Despite the former Prime Minister, who stepped down after the referendum result in 2016, being staunchly Remain, he instead the approach by the European Parliament president is fundamentally wrong.
Juncker delivered his “State of the Union” speech in Strasbourg this week, in which he claimed the UK – and the EU – would regret Brexit.
Outlining what he claimed is a multitude of successes for the bloc, Juncker said Brussels has the “wind back in our sails”.
Juncker unashamedly called for closer ties in defence, budget and strategies throughout Europe, insisting with the recent wave of elections behind them, the EU is safe.
But speaking in Ukraine, at the Yalta European Strategy (YES) forum, Mr Cameron said the EU Juncker outlined was one he may have regrets about in the future.
He said: “The EU is making a mistake if they think simply because Macron had been elected and Angela Merkel will be elected (again) these problems will disappear.
“They haven’t. When Macron was elected there was a record vote for an unpleasant party.
“The worst thing to do is pretend populism doesn’t have real causes and real problems behind it.
“You have to make sure people don’t get left behind.”
Mr Juncker went off piste from his original speech on Wednesday, which declared the EU would have regrets over Brexit.
However, Mr Cameron said it was Brussels which will be left red faced if it arrogantly refuses to accept the troubles rocking the bloc.
Mr Cameron said the referendum in the UK was about the “growth of power of the EU” and the member state disagreeing with the spread of power, insisting Juncker needs to accept the fact.
He said: “If politicians in the EU think populism has gone away – that is a mistake.
“The problems are all still there. This is part of the problem with Mr Juncker’s speech.”
Mr Cameron said Mr Juncker was making “a mistake” in his speech in which he called for an ever closer union.
He said:”If your decision is going to be one all powerful presence, an EU army, tax rates imposed by major votes no variable speeds – that is a mistake.
“Are we going to give up being a reluctant tennant and try to be a happy neighbour?

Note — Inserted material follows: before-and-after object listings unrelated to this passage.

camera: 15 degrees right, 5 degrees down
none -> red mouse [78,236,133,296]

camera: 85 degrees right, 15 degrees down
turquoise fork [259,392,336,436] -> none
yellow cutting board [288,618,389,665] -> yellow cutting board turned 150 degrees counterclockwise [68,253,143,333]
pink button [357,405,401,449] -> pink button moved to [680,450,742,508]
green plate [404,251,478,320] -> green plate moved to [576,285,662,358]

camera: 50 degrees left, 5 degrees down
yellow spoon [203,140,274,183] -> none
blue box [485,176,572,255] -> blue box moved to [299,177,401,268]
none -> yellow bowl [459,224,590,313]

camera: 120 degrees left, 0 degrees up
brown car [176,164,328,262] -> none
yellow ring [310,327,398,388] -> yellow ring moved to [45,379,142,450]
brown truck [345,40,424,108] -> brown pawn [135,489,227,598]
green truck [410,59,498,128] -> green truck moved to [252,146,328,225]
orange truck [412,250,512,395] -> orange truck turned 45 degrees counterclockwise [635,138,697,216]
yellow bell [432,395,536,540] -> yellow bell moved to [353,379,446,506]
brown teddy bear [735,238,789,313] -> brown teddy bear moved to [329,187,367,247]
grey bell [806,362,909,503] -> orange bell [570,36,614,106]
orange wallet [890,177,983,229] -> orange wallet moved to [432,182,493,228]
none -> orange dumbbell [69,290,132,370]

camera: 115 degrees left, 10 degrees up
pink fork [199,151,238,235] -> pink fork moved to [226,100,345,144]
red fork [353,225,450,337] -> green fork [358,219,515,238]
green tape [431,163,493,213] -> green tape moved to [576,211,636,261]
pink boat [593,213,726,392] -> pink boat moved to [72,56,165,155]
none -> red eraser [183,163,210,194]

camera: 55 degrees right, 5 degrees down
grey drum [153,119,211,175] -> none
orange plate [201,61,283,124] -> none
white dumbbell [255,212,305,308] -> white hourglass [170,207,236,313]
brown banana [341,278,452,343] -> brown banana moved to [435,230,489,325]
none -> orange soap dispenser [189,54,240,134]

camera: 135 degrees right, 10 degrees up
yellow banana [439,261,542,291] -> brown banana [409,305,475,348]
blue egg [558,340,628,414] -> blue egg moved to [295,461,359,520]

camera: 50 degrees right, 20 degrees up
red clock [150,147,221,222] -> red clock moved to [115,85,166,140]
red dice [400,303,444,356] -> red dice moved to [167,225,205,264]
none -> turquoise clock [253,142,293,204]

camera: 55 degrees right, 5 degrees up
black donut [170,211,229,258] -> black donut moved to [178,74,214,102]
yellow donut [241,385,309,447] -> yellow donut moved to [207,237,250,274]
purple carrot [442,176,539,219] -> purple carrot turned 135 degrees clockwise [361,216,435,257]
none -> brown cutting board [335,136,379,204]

“That is the approach we are taking. I don’t think Mr Juncker’s speech made that choice any easier.”
Because Marine Le Pen was defeated in Paris, and far right groups in the rest of Europe failed to win elections, Juncker and his Brussels allies are pushing ahead with a plan which will further tighten ties around the bloc.
Yet Mr Cameron believes this will cause a second wave of support for parties which buck the Brussels party line.
He said: “We have to look behind the rise of populism and stop politicians from simply complaining (about the rise).
“We have to understand the causes.
“There are two clear causes, while our economic systems deliver growth and prosperity, there are too many people left behind. The rising tide did not lift all boats.
“There are signs of people being left behind. The levels of immigration was too much for some people.
Despite political wrangling at home, and instance Brexit could fail, Mr Cameron insisted his Tory colleagues will carve out a role for Britain as a global leader once again.
He said: “Of course Britain voted to leave the EU, that doesn’t mean Britain will give up its global role.”